*Exercise*
The entries below are to be reproduced exactly, with their pictures omitted.

Record extracts below:

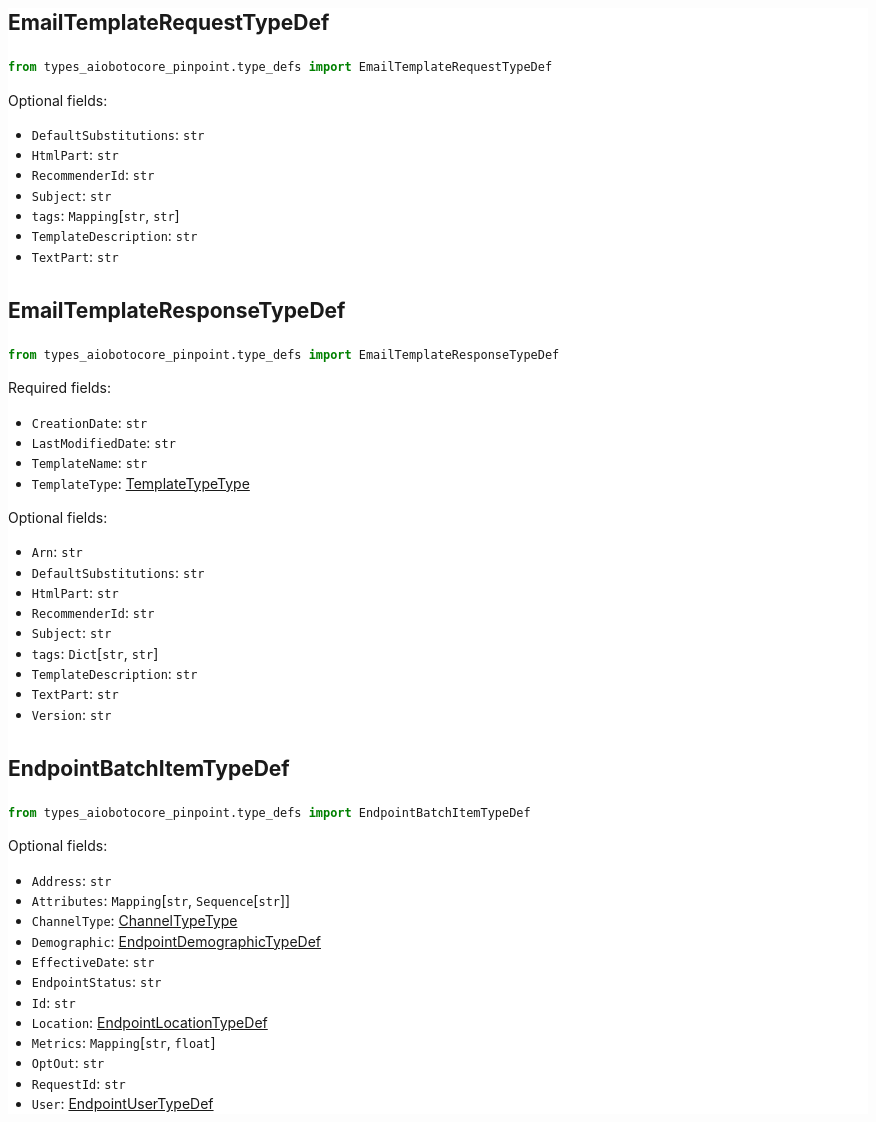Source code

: <a id="emailtemplaterequesttypedef"></a>

## EmailTemplateRequestTypeDef

```python
from types_aiobotocore_pinpoint.type_defs import EmailTemplateRequestTypeDef
```

Optional fields:

- `DefaultSubstitutions`: `str`
- `HtmlPart`: `str`
- `RecommenderId`: `str`
- `Subject`: `str`
- `tags`: `Mapping`\[`str`, `str`\]
- `TemplateDescription`: `str`
- `TextPart`: `str`

<a id="emailtemplateresponsetypedef"></a>

## EmailTemplateResponseTypeDef

```python
from types_aiobotocore_pinpoint.type_defs import EmailTemplateResponseTypeDef
```

Required fields:

- `CreationDate`: `str`
- `LastModifiedDate`: `str`
- `TemplateName`: `str`
- `TemplateType`: [TemplateTypeType](./literals.md#templatetypetype)

Optional fields:

- `Arn`: `str`
- `DefaultSubstitutions`: `str`
- `HtmlPart`: `str`
- `RecommenderId`: `str`
- `Subject`: `str`
- `tags`: `Dict`\[`str`, `str`\]
- `TemplateDescription`: `str`
- `TextPart`: `str`
- `Version`: `str`

<a id="endpointbatchitemtypedef"></a>

## EndpointBatchItemTypeDef

```python
from types_aiobotocore_pinpoint.type_defs import EndpointBatchItemTypeDef
```

Optional fields:

- `Address`: `str`
- `Attributes`: `Mapping`\[`str`, `Sequence`\[`str`\]\]
- `ChannelType`: [ChannelTypeType](./literals.md#channeltypetype)
- `Demographic`:
  [EndpointDemographicTypeDef](./type_defs.md#endpointdemographictypedef)
- `EffectiveDate`: `str`
- `EndpointStatus`: `str`
- `Id`: `str`
- `Location`: [EndpointLocationTypeDef](./type_defs.md#endpointlocationtypedef)
- `Metrics`: `Mapping`\[`str`, `float`\]
- `OptOut`: `str`
- `RequestId`: `str`
- `User`: [EndpointUserTypeDef](./type_defs.md#endpointusertypedef)
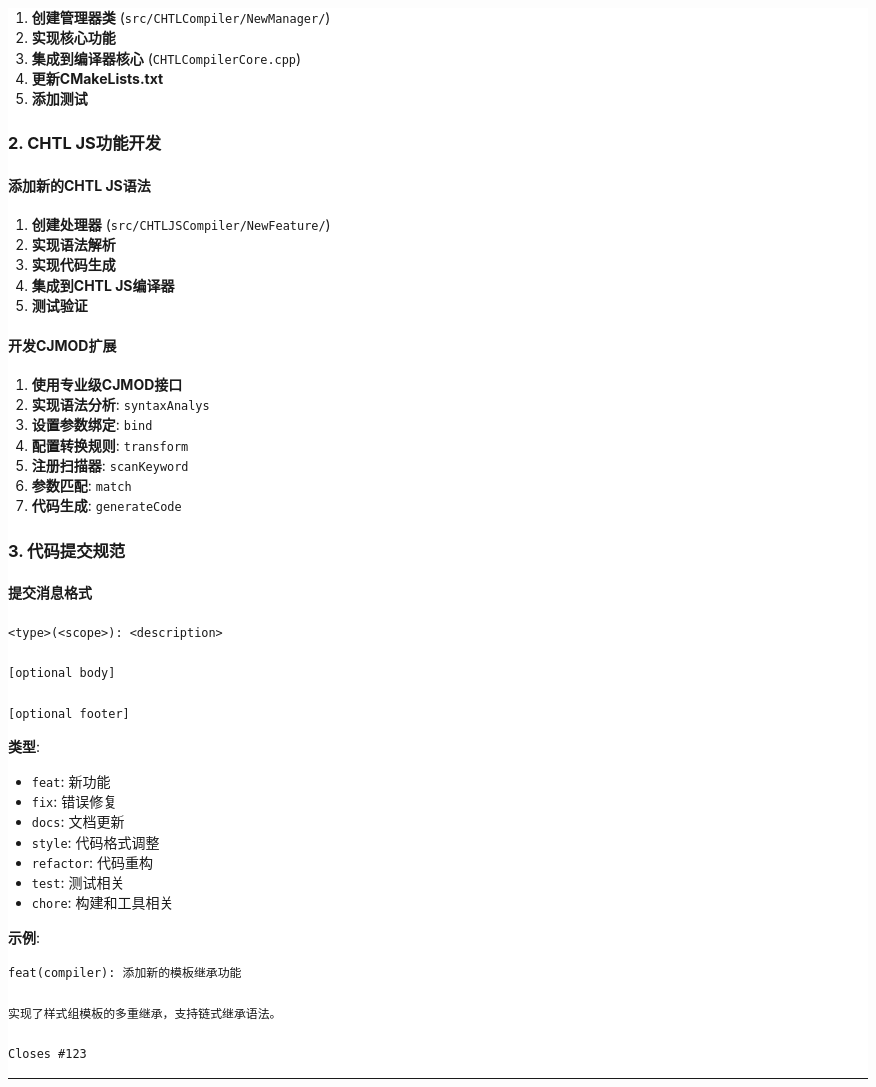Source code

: 1. **创建管理器类** (`src/CHTLCompiler/NewManager/`)
2. **实现核心功能**
3. **集成到编译器核心** (`CHTLCompilerCore.cpp`)
4. **更新CMakeLists.txt**
5. **添加测试**

### 2. CHTL JS功能开发

#### 添加新的CHTL JS语法

1. **创建处理器** (`src/CHTLJSCompiler/NewFeature/`)
2. **实现语法解析**
3. **实现代码生成**
4. **集成到CHTL JS编译器**
5. **测试验证**

#### 开发CJMOD扩展

1. **使用专业级CJMOD接口**
2. **实现语法分析**: `syntaxAnalys`
3. **设置参数绑定**: `bind`
4. **配置转换规则**: `transform`
5. **注册扫描器**: `scanKeyword`
6. **参数匹配**: `match`
7. **代码生成**: `generateCode`

### 3. 代码提交规范

#### 提交消息格式

```
<type>(<scope>): <description>

[optional body]

[optional footer]
```

**类型**:
- `feat`: 新功能
- `fix`: 错误修复
- `docs`: 文档更新
- `style`: 代码格式调整
- `refactor`: 代码重构
- `test`: 测试相关
- `chore`: 构建和工具相关

**示例**:
```
feat(compiler): 添加新的模板继承功能

实现了样式组模板的多重继承，支持链式继承语法。

Closes #123
```

---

End of Record extracts.

*Answer area*
Source code

: <a id="emailtemplaterequesttypedef"></a>

## EmailTemplateRequestTypeDef

```python
from types_aiobotocore_pinpoint.type_defs import EmailTemplateRequestTypeDef
```

Optional fields:

- `DefaultSubstitutions`: `str`
- `HtmlPart`: `str`
- `RecommenderId`: `str`
- `Subject`: `str`
- `tags`: `Mapping`\[`str`, `str`\]
- `TemplateDescription`: `str`
- `TextPart`: `str`

<a id="emailtemplateresponsetypedef"></a>

## EmailTemplateResponseTypeDef

```python
from types_aiobotocore_pinpoint.type_defs import EmailTemplateResponseTypeDef
```

Required fields:

- `CreationDate`: `str`
- `LastModifiedDate`: `str`
- `TemplateName`: `str`
- `TemplateType`: [TemplateTypeType](./literals.md#templatetypetype)

Optional fields:

- `Arn`: `str`
- `DefaultSubstitutions`: `str`
- `HtmlPart`: `str`
- `RecommenderId`: `str`
- `Subject`: `str`
- `tags`: `Dict`\[`str`, `str`\]
- `TemplateDescription`: `str`
- `TextPart`: `str`
- `Version`: `str`

<a id="endpointbatchitemtypedef"></a>

## EndpointBatchItemTypeDef

```python
from types_aiobotocore_pinpoint.type_defs import EndpointBatchItemTypeDef
```

Optional fields:

- `Address`: `str`
- `Attributes`: `Mapping`\[`str`, `Sequence`\[`str`\]\]
- `ChannelType`: [ChannelTypeType](./literals.md#channeltypetype)
- `Demographic`:
  [EndpointDemographicTypeDef](./type_defs.md#endpointdemographictypedef)
- `EffectiveDate`: `str`
- `EndpointStatus`: `str`
- `Id`: `str`
- `Location`: [EndpointLocationTypeDef](./type_defs.md#endpointlocationtypedef)
- `Metrics`: `Mapping`\[`str`, `float`\]
- `OptOut`: `str`
- `RequestId`: `str`
- `User`: [EndpointUserTypeDef](./type_defs.md#endpointusertypedef)
Source code

: 1. **创建管理器类** (`src/CHTLCompiler/NewManager/`)
2. **实现核心功能**
3. **集成到编译器核心** (`CHTLCompilerCore.cpp`)
4. **更新CMakeLists.txt**
5. **添加测试**

### 2. CHTL JS功能开发

#### 添加新的CHTL JS语法

1. **创建处理器** (`src/CHTLJSCompiler/NewFeature/`)
2. **实现语法解析**
3. **实现代码生成**
4. **集成到CHTL JS编译器**
5. **测试验证**

#### 开发CJMOD扩展

1. **使用专业级CJMOD接口**
2. **实现语法分析**: `syntaxAnalys`
3. **设置参数绑定**: `bind`
4. **配置转换规则**: `transform`
5. **注册扫描器**: `scanKeyword`
6. **参数匹配**: `match`
7. **代码生成**: `generateCode`

### 3. 代码提交规范

#### 提交消息格式

```
<type>(<scope>): <description>

[optional body]

[optional footer]
```

**类型**:
- `feat`: 新功能
- `fix`: 错误修复
- `docs`: 文档更新
- `style`: 代码格式调整
- `refactor`: 代码重构
- `test`: 测试相关
- `chore`: 构建和工具相关

**示例**:
```
feat(compiler): 添加新的模板继承功能

实现了样式组模板的多重继承，支持链式继承语法。

Closes #123
```

---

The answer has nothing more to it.